Bassist Dennis Crouch: Where to begin?
Some musicians make a living playing music. Dennis Crouch lives to play his music. And his music is almost every kind of music that fills the air breezing over back porches of Bluegrass Country to New York’s town hall.
When John Carter Cash assembled the band for Johnny Cash’s last recordings, he asked for Dennis Crouch. So, too, did June Carter Cash for her album Wildwood Flower, Randy Travis, Jerry Reed, and Loretta Lynn, not to speak of a dozen or so other icons of country music. Not bad company for a kid from Strawberry, Arkansas, who just wanted to play bass.
Bluegrass? Well , Alison Krauss is in the Crouch corner (Raising Sand & Hundred Miles or more: a Collection) Ralph Stanley, Tim O’Brien, Jim Lauderdale, Nashville Bluegrass Band, Bryan Sutton, Russ Barenberg, Aubrey Haynie, and others.
Then there’s the wider world. A talent like Dennis Crouch’s cannot be contained in a jar on the shelf marked “One Dimensional.”
Rock? Well, only if you count Elvis Costello, Steve Earle, Sting, T-Bone Burnett, John Mellencamp, and Robert Plant ( Raising Sand), to name a few among the nearly dozen stellar rockers with whom he has recorded.
Jazz/Swing? Sure, and that brings us back full circle. In 1998 Crouch co-founded the Time Jumpers, a group as at home in jazz as in knee-high traditional country and Western swing. He’s also recorded with the likes of Duke Heitger, Evan Christopher, David Hungate and April Barrows, Jerry Krahn and others.
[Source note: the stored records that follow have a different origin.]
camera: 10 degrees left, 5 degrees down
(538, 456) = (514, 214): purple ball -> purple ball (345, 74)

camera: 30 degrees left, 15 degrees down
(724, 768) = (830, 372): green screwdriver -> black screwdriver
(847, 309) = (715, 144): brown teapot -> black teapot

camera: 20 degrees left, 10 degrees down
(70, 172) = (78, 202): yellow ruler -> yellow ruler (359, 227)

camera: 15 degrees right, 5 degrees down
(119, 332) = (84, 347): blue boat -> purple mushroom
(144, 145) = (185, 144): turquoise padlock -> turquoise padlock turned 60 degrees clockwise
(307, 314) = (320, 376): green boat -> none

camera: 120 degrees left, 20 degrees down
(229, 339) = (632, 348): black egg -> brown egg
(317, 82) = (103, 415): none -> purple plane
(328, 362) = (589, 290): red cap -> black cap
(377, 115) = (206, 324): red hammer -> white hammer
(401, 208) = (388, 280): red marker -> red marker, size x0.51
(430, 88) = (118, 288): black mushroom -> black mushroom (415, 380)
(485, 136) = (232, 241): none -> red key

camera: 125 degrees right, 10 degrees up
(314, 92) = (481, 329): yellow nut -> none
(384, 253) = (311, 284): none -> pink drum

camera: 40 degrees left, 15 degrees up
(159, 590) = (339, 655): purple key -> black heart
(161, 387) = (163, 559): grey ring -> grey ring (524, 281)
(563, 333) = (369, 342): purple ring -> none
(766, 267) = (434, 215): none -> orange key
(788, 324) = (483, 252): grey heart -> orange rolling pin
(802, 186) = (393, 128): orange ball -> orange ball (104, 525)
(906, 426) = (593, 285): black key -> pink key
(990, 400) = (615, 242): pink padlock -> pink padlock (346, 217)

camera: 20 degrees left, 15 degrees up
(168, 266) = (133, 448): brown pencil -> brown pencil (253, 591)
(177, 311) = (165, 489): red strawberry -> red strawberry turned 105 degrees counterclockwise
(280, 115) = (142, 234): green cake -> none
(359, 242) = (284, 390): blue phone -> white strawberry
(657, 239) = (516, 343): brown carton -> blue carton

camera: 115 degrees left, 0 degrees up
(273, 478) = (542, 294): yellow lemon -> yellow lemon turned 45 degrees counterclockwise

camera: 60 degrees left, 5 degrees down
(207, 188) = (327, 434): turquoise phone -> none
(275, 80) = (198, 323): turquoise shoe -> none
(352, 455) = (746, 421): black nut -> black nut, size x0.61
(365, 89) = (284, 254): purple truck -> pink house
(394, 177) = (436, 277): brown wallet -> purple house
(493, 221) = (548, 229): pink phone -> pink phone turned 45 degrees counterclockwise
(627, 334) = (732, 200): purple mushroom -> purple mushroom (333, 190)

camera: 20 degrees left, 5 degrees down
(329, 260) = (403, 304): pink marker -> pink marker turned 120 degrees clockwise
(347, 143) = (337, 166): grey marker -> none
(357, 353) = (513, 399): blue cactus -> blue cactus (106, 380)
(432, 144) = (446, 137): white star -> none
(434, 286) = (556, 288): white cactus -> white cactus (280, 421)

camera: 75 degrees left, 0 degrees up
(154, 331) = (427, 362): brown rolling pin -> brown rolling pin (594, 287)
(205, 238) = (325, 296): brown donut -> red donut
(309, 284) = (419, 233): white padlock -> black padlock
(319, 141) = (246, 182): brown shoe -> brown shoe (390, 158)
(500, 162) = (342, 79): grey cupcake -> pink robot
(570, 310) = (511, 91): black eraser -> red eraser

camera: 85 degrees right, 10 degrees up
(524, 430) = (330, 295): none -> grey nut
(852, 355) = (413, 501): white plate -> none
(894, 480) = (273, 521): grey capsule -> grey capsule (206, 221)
By the way, if you’re a movie-goer, you’ve probably heard Crouch unawares on a number of soundtracks, as in Walk the Line, Cold mountain, Don’t Come Knockin’, Mad Money, Songcatcher, and Across the Universe.
Dennis, his wife, children, dogs and cats abide near Nashville, Tennessee, where he is, no doubt, preparing for yet another tour or recording date with some giant of jazz or country or bluegrass or rock.